Rezepte, wie sich die Menschheit vor dem Untergang bewahren könnte, besaß freilich auch er nicht. Seine Ethik bot keine Lösungen oder griffigen Formeln. Ihr Kern war eher die Sorge des Gelehrten, dass sie in der Abstraktion reiner Modellbildung verschwinden könnte. Ethik als Bindeglied der menschlichen Gesellschaft. Aber seine Gedanken dazu hat er nicht in theoretischen Abhandlungen niedergelegt, sondern in einer wissenschaftlich fundierten fantastischen Literatur. Dabei wusste er, dass sich mit Belletristik, auch wenn sie noch so gescheit geschrieben ist, die Welt nicht verändern lässt. »Man kann eben nicht mit einem Mikroskop Nüsse knacken«, lautete sein Kommentar. Der promovierte Mediziner Lem, der seinen Arztberuf nie ausübte, hatte sich an der Universität Krakau auf die Kybernetik gestürzt. Die Psychologie der Kreativität und die Entwicklungsgeschichte der Wissenschaft fesselten ihn besonders. Fortan bemühte er sich, »hinsichtlich der neuesten Hypothesen und Entdeckungen auf dem Laufenden zu bleiben«. Aber da gab es das kommunistische System, mit dem er sich irgendwie arrangieren musste. Und da gab es die Zensur, die seine Publikationen argwöhnisch unter die Lupe nahm. Er schrieb damals seine »roten Utopien«, die frühesten, in der Sowjetunion wie im übrigen damaligen Ostblock überaus erfolgreichen Bücher. Von ihnen wollte er später, als seine Bücher die Auseinandersetzung mit der Zukunftsforschung spiegelten, nichts mehr wissen. Planer des Todes, Gast im Weltraum, Eden, Der Unbesiegbare, Transfer – seine Prosa verdüsterte sich zunehmend, wurde skeptischer. Solaris, die Robotermärchen, die Sterntagebücher (...) immer häufiger gab sich Stanisław Lem als Philosoph zu erkennen, der sich weit vom Herkömmlichen entfernte – und doch den Einfluss eines Karl Popper nicht leugnen konnte.

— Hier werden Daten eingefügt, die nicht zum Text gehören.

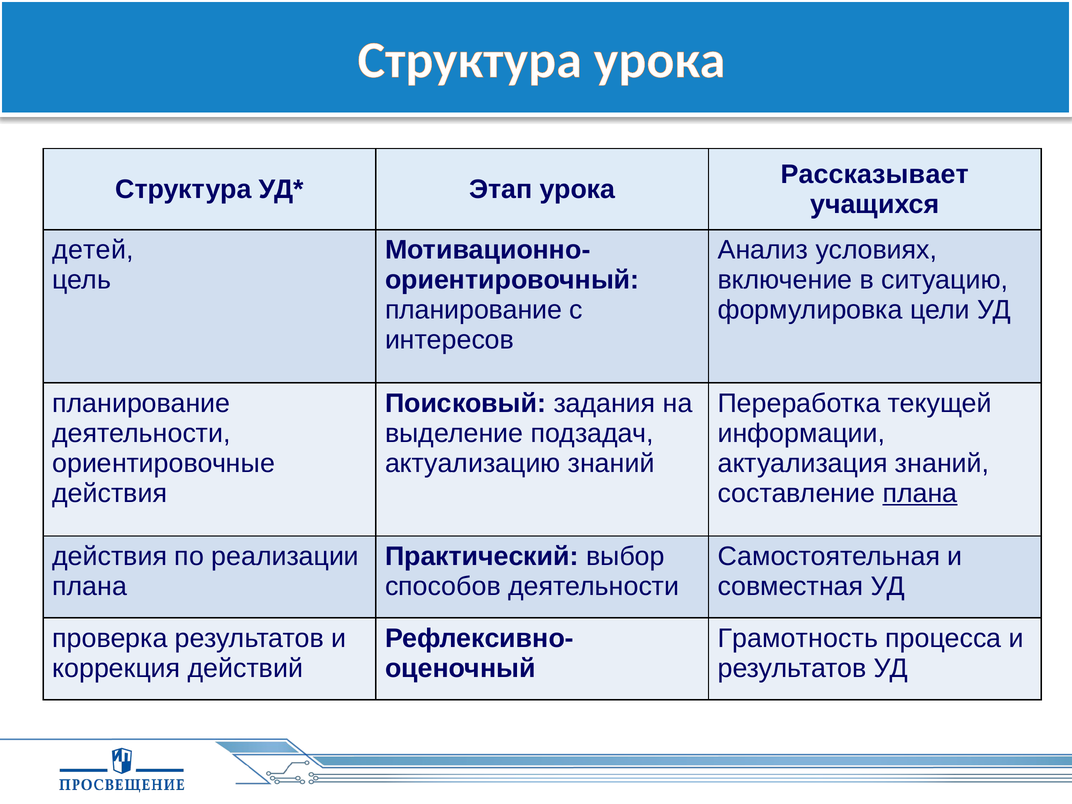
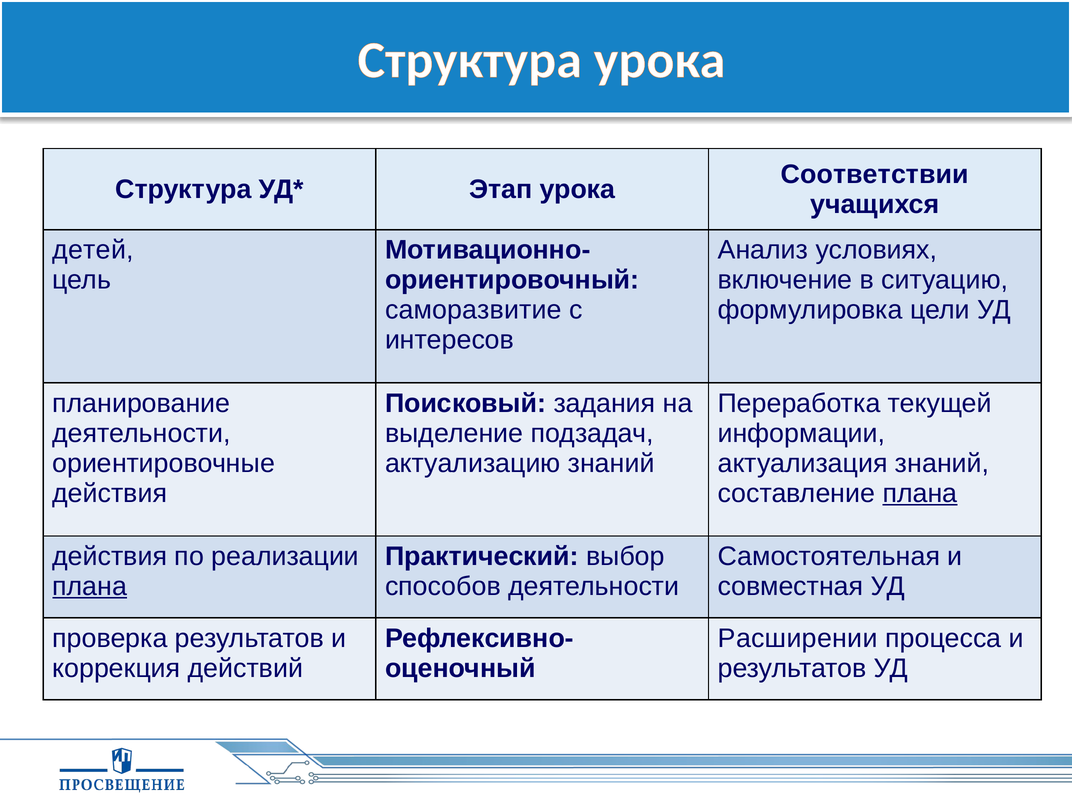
Рассказывает: Рассказывает -> Соответствии
планирование at (474, 310): планирование -> саморазвитие
плана at (90, 586) underline: none -> present
Грамотность: Грамотность -> Расширении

Vom Technikbewunderer zum Zweifler

1961 erschien sein vielleicht wichtigstes Werk – die Summa technologiae. Lem sagte in diesem Buch die unaufhaltsame Invasion der Technik in die geistige Welt voraus. Aus einem Propagandisten und Bewunderer der neuen Technologien war ein kritischer Warner geworden, ein Skeptiker, dem der Glaube an die Vernunft das Wesentliche menschlicher Existenz war. Er hielt die weit verbreitete Fortschrittsgläubigkeit für puren Unsinn und sprach von seinen Ängsten vor der Gefahr eines atomaren Schlagabtauschs zwischen den Nuklearmächten. Die Sicherheit, mit der er sich in früheren Jahren über künftige Entwicklungen geäußert hatte, war im Alter allerdings verschwunden. Da hatte er sich erneut zu einem Zweifler entwickelt, der zu seiner pessimistischen Grundhaltung zurückgekehrt war. Seit 1986 schrieb er keine SF-Literatur mehr, warnte aber früh vor den Gefahren des Internets. Es sei ein Netz, das nichts verstehe und mangels Kontrollinstanzen Mafia-Organisationen und Schwindlern die Tore öffne. Die Beschleunigung, mit der sich Veränderungen in der Technik entwickelten, machte ihm Angst. Bei einem Denker, der als einer der bedeutendsten Futurologen galt, mochten solche Ansichten verblüffen. Lems Bemerkungen liefen zuletzt darauf hinaus, dass wir eigentlich nicht wissen, worüber wir sprechen, wenn wir über die Zukunft sprechen.

Stanisław Lem: Solaris. Ullstein, Berlin 2021, 336 S., 12 €. – Bei Suhrkamp Berlin 2021 erschienen: Best of Lem. 527 S., 12 €. – Sterntagebücher. 523 S., 10 €. – Der Unbesiegbare. 227 S., 10 €. – Der futurologische Kongress. 138 S., 8 €.